[Items listed in a dataset]
● ● ● ●

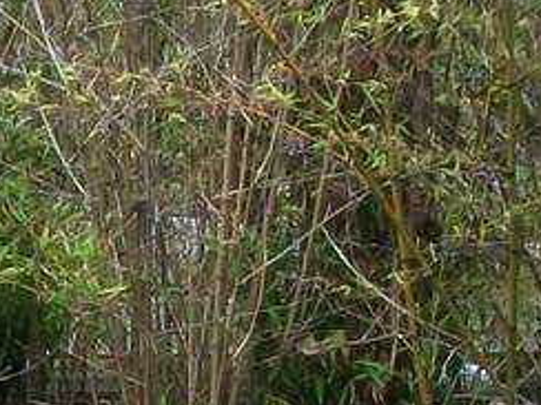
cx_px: -585
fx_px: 3688
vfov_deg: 6.1
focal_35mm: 236
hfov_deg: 8.0
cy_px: 868
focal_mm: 6
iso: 64
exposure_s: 1/500
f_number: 2.7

● ● ● ●

Problem to solve:
Please set down the records above verbatim, with each picture left out.

Output for this exercise:
cx_px: -585
fx_px: 3688
vfov_deg: 6.1
focal_35mm: 236
hfov_deg: 8.0
cy_px: 868
focal_mm: 6
iso: 64
exposure_s: 1/500
f_number: 2.7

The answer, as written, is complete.